Aqua as Aqua
Après avoir traversé le Garage géant (voir le dernier com’ de ma chère coéquipière la Princesse), Titelilou et moi parvînmes dans une nouvelle salle – quoique, ce mot ne convient sans doute pas pour la décrire.
L’odeur. C’est la première chose qui retint mon attention. Une odeur de pourriture, de moisissure, de chairs en décomposition. Une odeur qui vous prenait à la gorge et faisait remonter la bile.
Une odeur de mort.
Et puis… il y avait une petite touche d’autre chose, un discret parfum. Des senteurs végétales. De la mousse, de l’humus. Et de la rose.
La porte que nous venions de pousser était celle d’un tombeau. Comme si nous revenions d’un sombre caveau et nous retrouvions enfin à l’air libre… au beau milieu d’un cimetière.
Des stèles s’étalaient à perte de vue. Des dalles fissurées, d’autres recouvertes de lierre ou de bouquets de fleurs fraîches. Des noms gravés dans le marbre, la pierre, le bois. Des noms oubliés… des noms d’aventuriers qui n’avaient pas survécu au château.
Il n’y avait pas un bruit, pas un murmure. C’était comme un tableau figé à tout jamais.
Émouvant ? Non. Sinistre.
Sinistre et terrifiant.
Imperceptiblement, la Princesse se rapprocha de moi.
-Ce lieu ne me dit rien qui vaille, chuchota-t-elle. Il me met mal à l’aise.
Elle déglutit.
-Allons-nous en, je t’en prie.
Je frissonnai et hochai vivement la tête. Notre courage venait de prendre un coup, soufflé comme une bougie par un léger vent.
Soufflé par des esprits.
Cherchant du regard une ouverture quelconque pour quitter ce lieu maudit en vitesse, nous commençâmes à avancer parmi les lugubres sépultures. Nos poils se dressaient sur nos bras.
Une épitaphe attira mon regard. Je sursautai en voyant le nom qui y était inscrit. C’était celui d’une Jbnaute.
I
ci repose Papergirl
30 septembre 1999 – 10 février 2014
Mais son âme hante encore le Château.
Je poussai un cri et portai une main à ma bouche. Papergirl ! Je la connaissais ! Non, non, non… Mes yeux s’emplirent de larmes.
J’accrochai un pan de la robe de la Princesse et lui désignai la tombe. Elle secoua tristement la tête. Puis nous nous figeâmes quelques instants, scrutant l’inscription comme si elle était fausse, comme si elle allait s’évanouir, comme si elle n’était qu’un affreux cauchemar.
Mais rien ne bougeait.
« Son âme hante encore le château »… Qu’est-ce que cela pouvait bien signifier ?

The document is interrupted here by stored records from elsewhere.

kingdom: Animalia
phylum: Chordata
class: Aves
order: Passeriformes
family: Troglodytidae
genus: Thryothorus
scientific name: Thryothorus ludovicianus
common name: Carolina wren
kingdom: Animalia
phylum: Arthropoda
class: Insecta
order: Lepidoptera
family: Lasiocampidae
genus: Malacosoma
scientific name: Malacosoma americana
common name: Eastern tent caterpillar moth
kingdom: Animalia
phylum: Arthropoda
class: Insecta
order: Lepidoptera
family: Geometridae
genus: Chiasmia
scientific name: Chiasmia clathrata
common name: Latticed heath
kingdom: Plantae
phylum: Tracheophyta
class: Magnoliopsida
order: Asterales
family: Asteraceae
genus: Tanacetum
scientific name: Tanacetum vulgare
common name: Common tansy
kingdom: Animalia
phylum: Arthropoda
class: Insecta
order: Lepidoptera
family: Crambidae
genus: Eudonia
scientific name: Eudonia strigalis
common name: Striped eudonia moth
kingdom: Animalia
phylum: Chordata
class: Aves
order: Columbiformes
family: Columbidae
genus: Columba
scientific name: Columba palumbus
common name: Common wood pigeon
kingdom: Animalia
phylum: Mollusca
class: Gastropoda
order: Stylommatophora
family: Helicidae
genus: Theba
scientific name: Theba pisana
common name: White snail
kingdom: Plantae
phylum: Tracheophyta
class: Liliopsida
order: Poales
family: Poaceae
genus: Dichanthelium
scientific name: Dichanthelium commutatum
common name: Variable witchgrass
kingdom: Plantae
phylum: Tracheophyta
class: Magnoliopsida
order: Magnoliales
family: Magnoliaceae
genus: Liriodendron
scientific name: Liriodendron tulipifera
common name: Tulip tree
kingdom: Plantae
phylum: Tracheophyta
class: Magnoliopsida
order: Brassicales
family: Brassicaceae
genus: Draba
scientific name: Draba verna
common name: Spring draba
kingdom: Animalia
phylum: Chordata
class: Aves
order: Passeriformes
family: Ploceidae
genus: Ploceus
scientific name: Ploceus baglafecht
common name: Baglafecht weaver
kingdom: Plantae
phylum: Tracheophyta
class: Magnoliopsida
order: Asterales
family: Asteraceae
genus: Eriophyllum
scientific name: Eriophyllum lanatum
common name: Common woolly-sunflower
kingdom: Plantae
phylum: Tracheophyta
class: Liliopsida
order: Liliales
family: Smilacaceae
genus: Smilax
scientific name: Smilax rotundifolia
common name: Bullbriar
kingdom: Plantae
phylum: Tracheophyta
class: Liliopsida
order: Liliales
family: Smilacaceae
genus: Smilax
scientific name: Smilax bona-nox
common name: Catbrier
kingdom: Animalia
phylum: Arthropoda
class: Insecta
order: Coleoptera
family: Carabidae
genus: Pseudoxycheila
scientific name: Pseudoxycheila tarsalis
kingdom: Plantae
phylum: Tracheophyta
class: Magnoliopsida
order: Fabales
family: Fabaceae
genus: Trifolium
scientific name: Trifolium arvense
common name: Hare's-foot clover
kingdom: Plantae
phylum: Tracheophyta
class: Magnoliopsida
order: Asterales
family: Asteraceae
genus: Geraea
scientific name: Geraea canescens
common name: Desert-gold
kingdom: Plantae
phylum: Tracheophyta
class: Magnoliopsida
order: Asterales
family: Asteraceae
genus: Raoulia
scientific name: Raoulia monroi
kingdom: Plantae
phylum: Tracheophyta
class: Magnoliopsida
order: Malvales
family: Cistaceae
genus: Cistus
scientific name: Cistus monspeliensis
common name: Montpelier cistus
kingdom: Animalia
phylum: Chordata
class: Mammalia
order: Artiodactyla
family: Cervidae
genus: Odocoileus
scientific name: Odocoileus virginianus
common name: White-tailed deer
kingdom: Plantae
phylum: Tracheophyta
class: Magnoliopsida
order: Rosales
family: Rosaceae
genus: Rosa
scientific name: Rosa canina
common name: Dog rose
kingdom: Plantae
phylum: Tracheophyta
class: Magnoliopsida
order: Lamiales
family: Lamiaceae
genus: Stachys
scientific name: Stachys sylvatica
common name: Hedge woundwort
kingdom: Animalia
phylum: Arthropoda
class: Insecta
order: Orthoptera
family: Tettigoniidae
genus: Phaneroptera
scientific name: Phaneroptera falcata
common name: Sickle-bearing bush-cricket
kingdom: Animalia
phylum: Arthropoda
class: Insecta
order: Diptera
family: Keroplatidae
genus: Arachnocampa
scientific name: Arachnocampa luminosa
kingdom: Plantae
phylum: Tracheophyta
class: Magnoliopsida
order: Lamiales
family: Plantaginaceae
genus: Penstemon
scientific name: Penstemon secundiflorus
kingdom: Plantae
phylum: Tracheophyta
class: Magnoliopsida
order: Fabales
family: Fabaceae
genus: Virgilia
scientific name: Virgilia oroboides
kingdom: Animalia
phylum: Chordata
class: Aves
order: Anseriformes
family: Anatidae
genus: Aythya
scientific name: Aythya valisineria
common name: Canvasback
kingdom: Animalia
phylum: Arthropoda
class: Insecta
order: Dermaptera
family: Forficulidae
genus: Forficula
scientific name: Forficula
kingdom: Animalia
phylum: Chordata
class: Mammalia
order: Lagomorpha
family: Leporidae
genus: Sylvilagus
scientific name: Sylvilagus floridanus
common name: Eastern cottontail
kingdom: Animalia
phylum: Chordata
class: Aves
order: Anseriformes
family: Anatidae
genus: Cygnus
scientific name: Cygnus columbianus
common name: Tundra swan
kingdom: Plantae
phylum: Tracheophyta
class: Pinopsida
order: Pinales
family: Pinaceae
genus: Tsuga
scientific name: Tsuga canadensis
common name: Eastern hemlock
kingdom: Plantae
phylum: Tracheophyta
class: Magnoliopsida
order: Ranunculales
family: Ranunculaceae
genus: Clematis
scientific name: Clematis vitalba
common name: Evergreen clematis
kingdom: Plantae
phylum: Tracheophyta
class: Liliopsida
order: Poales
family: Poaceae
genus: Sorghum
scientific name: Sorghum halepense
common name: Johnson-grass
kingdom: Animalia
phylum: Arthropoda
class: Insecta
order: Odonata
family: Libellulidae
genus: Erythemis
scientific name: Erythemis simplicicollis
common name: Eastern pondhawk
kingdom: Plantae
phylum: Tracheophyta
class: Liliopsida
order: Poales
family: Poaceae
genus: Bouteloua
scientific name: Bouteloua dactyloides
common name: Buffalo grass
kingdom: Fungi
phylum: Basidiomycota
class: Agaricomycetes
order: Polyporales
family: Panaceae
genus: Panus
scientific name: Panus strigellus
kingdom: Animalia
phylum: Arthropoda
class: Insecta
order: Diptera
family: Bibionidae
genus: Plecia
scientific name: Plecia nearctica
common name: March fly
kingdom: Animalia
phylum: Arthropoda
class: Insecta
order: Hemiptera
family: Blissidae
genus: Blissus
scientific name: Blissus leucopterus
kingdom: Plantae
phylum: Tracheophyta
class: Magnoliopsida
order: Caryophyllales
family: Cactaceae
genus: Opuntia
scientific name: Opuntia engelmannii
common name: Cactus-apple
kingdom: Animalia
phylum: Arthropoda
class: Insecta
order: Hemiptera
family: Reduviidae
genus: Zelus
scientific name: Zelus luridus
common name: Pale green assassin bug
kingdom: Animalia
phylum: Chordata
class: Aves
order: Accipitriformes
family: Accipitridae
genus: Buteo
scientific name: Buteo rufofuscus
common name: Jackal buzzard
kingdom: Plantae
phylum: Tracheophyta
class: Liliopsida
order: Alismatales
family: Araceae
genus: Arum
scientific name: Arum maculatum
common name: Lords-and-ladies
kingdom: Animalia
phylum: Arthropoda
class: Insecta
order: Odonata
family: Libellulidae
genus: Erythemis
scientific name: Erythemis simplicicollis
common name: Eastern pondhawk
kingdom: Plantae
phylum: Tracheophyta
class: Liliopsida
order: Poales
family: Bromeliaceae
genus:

Soudain, une pluie fine se mit à tomber. Intriguée, je levai les yeux au plafond – ou du moins, à ce que j’imaginais être un plafond. Un brouillard épais m’empêcha de vérifier cette hypothèse.
Titelilou me désigna les alentours, pointant son index droit devant elle jusqu’à avoir décrit un tour complet.
-La brume. Partout.
En effet, un nuage compact s’avançait vers nous de tous côtés. Ses volutes blanchâtres s’enroulaient autour des sépultures, des diverses croix, recouvrait l’herbe sèche comme de long filaments. Et tout disparaissait, tout était avalé par le ventre du brouillard. Dans quelques secondes, nous serons à notre tour englouties.
Je saisis promptement la main de la Princesse.
-Il ne manquerait plus qu’on se perde, murmurai-je.
Mes mots se noyèrent dans la brume. Des gouttelettes d’eau se déposèrent sur ma nuque, mes vêtements, mes cheveux. Je ne voyais rien, rien qu’un gris perle infini, humide, où que je tournasse la tête. Le sol, auparavant meuble et granuleux, semblait s’être dérobé sous nos pieds. Nous n’osions plus faire un geste.
Nous flottions au beau milieu de nulle part.
Tout d’un coup, une silhouette floue se dessina, au loin. Une silhouette humaine, à en juger par sa démarche. Un petit point rouge semblait s’agiter au niveau de son cou. Un nœud papillon ? Elle se rapprochait lentement de nous. Je m’accroupis sur le sol, Titelilou m’imita. La silhouette passa à quelques mètres de nous sans nous voir. On aurait dit un majordome, il portait un long manteau en queue-de-pie. Et dans ses bras, un… un corps ? Un petit corps, sans doute celui d’un enfant. Mort ?
La peur nous tétanisait. Le majordome disparut dans la brume. Nous étions plus seules que jamais.
Plus tard – une minute, une semaine ou une éternité, qu’en savais-je ? – la brume se dissipa lentement, dévoilant un tout autre décor.